La même adresse "déframée" :

http://cmiskp.echr.coe.int/tkp197/viewhbkm.asp?
sessionId=927947&skin=hudoc-en&action=html&table=F69A27FD8FB86142BF01C1166DEA398649
&key=219&highlight=p1-1

Pour avoir la véritable adresse de l’arrêt, il faut donc faire "sauter" la frame principale, dont l’adresse masque celle de l’arrêt :

  • sous Internet Explorer :
  1. clic droit sur l’arrêt > Propriétés
  2. sélectionner avec la souris toute l’Adresse (URL) > clic droit > Copier
  3. aller dans un e-mail, un document Word ou tout éditeur de texte (Notepad/Blocnotes) > clic droit ou Edition > Coller
  • sous Firefox, c’est un peu plus simple et plus rapide :
  1. clic droit sur l’arrêt > Ce cadre > Ouvrir ce cadre dans une nouvelle fenêtre (on peut aussi bookmarker le cadre directement par Ce cadre > Marque-page sur ce cadre)
  2. la véritable URL apparaît alors en haut dans la barre d’adresse du navigateur.

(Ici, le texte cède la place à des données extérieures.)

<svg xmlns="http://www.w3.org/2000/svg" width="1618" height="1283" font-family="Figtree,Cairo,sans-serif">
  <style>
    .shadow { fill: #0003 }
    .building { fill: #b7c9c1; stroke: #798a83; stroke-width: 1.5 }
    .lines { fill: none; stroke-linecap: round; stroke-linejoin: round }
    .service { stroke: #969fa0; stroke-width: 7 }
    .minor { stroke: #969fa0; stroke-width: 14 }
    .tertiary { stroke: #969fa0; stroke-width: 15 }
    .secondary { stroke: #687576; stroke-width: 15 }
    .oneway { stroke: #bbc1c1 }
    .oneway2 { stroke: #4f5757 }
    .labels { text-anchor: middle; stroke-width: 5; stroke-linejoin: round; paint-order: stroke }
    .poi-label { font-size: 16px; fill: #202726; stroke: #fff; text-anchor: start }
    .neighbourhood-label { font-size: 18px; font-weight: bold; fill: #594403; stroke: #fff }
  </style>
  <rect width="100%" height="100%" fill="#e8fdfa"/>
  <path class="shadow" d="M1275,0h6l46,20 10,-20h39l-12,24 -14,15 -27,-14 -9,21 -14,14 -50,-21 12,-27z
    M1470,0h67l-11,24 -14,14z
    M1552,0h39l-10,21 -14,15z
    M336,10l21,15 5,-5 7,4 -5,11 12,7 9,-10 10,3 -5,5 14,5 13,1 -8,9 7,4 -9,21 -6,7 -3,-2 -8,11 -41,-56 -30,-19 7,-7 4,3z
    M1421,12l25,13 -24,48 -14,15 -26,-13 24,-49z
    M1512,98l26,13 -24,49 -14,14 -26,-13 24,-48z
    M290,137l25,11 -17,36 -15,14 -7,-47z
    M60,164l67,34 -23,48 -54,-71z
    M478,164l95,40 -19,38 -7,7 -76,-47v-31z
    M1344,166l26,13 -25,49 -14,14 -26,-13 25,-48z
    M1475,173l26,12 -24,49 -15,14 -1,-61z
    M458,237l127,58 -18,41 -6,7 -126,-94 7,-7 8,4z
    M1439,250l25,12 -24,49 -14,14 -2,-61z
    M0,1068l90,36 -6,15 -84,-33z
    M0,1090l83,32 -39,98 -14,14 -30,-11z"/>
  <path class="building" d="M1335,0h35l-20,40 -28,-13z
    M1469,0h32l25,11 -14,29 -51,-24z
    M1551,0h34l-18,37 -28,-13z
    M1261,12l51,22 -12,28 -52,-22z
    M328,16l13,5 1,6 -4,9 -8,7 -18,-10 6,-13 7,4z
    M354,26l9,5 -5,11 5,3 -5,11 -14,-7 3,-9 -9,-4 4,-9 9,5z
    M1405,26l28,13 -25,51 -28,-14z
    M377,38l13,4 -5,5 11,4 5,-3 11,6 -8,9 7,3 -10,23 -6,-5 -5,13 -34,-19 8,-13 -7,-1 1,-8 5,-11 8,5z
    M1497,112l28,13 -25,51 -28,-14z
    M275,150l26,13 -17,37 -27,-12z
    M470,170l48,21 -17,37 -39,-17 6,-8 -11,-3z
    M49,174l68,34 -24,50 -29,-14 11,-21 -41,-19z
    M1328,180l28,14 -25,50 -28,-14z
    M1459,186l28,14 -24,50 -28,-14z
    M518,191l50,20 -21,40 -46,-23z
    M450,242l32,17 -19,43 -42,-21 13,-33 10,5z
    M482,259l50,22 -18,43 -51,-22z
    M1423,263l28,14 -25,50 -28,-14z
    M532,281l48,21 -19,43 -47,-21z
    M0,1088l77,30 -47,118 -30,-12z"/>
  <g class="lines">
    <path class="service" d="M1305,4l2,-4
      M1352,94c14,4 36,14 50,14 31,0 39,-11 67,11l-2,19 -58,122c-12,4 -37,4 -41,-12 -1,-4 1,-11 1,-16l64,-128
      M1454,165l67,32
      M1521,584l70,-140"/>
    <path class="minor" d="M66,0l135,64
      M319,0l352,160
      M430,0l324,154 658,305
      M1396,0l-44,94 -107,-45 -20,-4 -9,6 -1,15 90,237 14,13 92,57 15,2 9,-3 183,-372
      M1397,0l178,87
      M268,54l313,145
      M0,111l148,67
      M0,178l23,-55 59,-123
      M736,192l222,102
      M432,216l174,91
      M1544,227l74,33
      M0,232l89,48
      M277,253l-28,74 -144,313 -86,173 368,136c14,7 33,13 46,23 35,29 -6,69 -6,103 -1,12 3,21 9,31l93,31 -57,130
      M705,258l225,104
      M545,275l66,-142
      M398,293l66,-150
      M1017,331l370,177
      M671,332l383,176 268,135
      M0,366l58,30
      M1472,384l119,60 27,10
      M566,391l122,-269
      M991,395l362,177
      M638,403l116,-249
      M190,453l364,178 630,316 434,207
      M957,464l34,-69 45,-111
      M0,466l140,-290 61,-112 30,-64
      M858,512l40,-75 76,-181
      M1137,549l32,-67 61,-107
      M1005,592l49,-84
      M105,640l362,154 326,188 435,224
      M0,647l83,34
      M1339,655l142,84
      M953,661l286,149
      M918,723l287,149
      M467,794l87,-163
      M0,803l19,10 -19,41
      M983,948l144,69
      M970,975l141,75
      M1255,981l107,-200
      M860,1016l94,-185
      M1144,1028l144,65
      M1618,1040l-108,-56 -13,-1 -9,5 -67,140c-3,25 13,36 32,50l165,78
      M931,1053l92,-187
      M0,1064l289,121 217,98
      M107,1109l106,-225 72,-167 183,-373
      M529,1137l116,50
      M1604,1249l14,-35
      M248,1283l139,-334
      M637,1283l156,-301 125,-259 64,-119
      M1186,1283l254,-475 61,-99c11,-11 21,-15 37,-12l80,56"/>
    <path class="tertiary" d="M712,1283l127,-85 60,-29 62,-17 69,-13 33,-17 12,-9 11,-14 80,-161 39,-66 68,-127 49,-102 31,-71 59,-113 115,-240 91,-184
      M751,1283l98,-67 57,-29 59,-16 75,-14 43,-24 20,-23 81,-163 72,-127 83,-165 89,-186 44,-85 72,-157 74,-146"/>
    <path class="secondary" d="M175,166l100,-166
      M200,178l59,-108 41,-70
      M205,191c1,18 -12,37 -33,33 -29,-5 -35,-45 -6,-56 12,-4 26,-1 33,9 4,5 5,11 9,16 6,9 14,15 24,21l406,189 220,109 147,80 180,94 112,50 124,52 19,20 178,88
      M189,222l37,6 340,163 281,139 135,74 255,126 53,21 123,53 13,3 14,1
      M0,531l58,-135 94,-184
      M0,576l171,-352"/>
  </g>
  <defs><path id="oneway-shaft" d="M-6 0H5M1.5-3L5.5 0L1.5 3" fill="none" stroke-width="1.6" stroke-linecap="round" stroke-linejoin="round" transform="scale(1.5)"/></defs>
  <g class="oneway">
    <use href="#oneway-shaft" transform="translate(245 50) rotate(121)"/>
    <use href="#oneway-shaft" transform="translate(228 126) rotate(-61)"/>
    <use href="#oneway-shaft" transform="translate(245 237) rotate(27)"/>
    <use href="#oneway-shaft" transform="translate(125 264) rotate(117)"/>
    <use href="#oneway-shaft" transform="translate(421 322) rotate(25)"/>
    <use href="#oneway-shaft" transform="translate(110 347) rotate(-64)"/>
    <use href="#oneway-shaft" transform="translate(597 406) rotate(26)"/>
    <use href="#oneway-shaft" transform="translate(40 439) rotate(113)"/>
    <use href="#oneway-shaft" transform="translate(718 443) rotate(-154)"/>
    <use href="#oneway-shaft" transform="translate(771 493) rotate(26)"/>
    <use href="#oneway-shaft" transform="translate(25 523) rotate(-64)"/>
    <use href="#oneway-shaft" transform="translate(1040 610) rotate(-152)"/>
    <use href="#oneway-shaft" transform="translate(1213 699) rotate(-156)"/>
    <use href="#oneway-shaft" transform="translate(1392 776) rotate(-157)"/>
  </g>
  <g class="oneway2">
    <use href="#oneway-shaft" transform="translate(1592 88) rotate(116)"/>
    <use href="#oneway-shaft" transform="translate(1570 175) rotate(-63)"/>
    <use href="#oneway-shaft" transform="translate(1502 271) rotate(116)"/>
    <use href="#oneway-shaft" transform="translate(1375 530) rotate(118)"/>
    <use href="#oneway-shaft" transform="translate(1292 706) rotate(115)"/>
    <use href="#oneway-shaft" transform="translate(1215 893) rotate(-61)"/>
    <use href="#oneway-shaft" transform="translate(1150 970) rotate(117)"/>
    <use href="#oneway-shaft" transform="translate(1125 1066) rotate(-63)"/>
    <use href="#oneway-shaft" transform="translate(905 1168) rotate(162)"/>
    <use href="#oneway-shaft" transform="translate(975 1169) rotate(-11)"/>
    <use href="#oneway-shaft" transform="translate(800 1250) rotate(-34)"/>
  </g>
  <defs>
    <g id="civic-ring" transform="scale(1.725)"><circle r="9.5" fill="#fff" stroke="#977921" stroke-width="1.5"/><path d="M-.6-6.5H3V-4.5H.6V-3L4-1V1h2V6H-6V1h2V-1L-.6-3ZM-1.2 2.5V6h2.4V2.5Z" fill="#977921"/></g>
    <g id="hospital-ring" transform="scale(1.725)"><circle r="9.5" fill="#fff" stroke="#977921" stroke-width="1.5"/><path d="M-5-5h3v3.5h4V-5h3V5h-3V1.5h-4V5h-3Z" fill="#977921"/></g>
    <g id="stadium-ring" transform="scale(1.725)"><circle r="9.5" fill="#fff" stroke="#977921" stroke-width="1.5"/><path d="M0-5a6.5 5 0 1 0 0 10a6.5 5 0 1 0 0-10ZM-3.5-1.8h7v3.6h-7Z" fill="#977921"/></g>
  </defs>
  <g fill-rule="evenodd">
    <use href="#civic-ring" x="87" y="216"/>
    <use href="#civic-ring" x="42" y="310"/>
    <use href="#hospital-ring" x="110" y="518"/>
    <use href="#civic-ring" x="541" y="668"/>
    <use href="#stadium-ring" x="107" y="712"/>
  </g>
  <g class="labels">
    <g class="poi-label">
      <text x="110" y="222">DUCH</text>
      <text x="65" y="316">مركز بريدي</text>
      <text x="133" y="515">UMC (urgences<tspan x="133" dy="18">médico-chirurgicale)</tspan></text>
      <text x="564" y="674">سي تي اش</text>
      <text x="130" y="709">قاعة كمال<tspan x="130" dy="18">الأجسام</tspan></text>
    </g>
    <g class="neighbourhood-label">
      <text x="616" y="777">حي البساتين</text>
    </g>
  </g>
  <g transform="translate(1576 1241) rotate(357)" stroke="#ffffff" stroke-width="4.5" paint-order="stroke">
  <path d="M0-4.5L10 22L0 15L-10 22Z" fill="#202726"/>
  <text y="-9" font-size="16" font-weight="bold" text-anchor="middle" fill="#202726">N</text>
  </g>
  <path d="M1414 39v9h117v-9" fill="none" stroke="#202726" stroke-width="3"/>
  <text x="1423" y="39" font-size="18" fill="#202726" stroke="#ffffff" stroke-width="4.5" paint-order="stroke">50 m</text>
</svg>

Attention, à ce stade, on ne peut pas encore bookmarker ou envoyer par e-mail cette adresse.

Il faut maintenant supprimer dans l’URL son "session ID". Pour cela, on insère le curseur de la souris dans l’adresse et on efface le session ID "à la main". Exemple : la même page "déframée" que supra, mais cette fois sans session ID :

http://cmiskp.echr.coe.int/tkp197/viewhbkm.asp?
skin=hudoc-en&action=html
&table=F69A27FD8FB86142BF01C1166DEA398649&key=219&highlight=p1-1

En fait, les deux seuls champs qu’il faut laisser dans l’URL derrière viewhbkm.asp? sont table et key. On peut ainsi raccourcir nettement l’adresse d’un arrêt de la CEDH. Exemple, toujours avec le même arrêt :

http://cmiskp.echr.coe.int/tkp197/viewhbkm.asp?
table=F69A27FD8FB86142BF01C1166DEA398649&key=219

Emmanuel Barthe
documentaliste juridique et "geek" à ses heures perdues

Notes de bas de page

[1] Halte aux frames ! / Laurent Bernat, 15 mai 2000.